Blackburn than asked Jackson, “Can you provide a definition for the word ‘woman?'”

To which Jackson responded, “Can I provide a definition? No. I can’t.

Blackburn: “You can’t?”

Jackson: “Not in this context. I’m not a biologist.”

This is as if Jackson was asked if she could provide a definition for the word “tractor” and answered: “No. I’m not a farmer.” Or if she was queried, “Can you give us a definition for the word ‘pants’” and replied: “No. I’m not in the apparel industry.”

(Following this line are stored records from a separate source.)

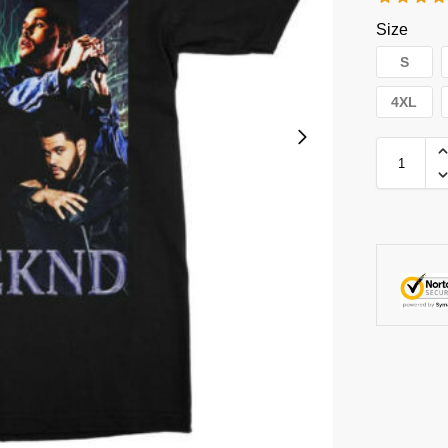
Size
S
4XL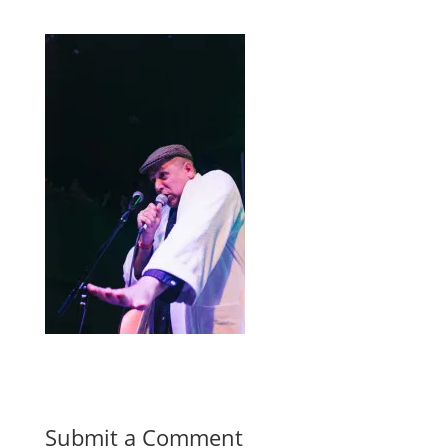
Submit a Comment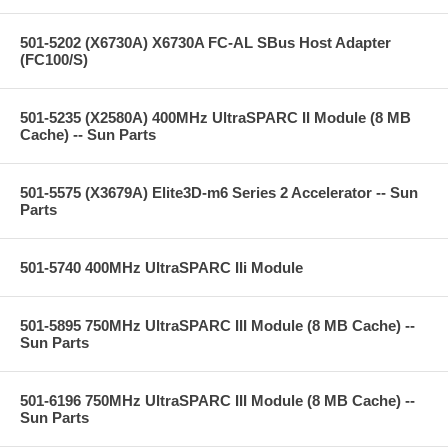
501-5202 (X6730A) X6730A FC-AL SBus Host Adapter
(FC100/S)
501-5235 (X2580A) 400MHz UltraSPARC II Module (8 MB
Cache) -- Sun Parts
501-5575 (X3679A) Elite3D-m6 Series 2 Accelerator -- Sun
Parts
501-5740 400MHz UltraSPARC IIi Module
501-5895 750MHz UltraSPARC III Module (8 MB Cache) --
Sun Parts
501-6196 750MHz UltraSPARC III Module (8 MB Cache) --
Sun Parts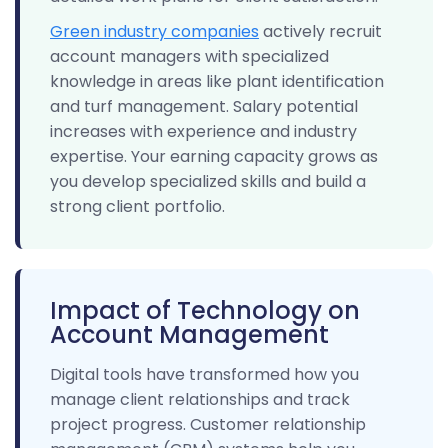
Green industry companies
actively recruit
account managers with specialized
knowledge in areas like plant identification
and turf management. Salary potential
increases with experience and industry
expertise. Your earning capacity grows as
you develop specialized skills and build a
strong client portfolio.
Impact of Technology on
Account Management
Digital tools have transformed how you
manage client relationships and track
project progress. Customer relationship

Worse, actually, because Jackson is a woman.  Which, as President Biden himself stated, is one of the two main reasons why she was nominated.

In the interest of comity and clarity, I hereby offer several clues that you are likely a woman:

*You possess breasts and a vagina

*You urinate while sitting down

*You have given birth

*You like to shop at Target

*You watch the Hallmark Channel frequently

*You have been hit on by Bill Clinton

*You know the difference between ecru and beige

*You often use the term “patriarchy”

Just kidding about a couple of those, ladies. But, seriously, as I’ve often stated, if we get to the point where we can no longer determine what a man or a woman is, we are not long for this world.

Rather than face a conclusion, we should return to Genesis: “Male and female He created them.”

That we can no longer recognize this first-- and most basic-- of all facts, does not render it less true.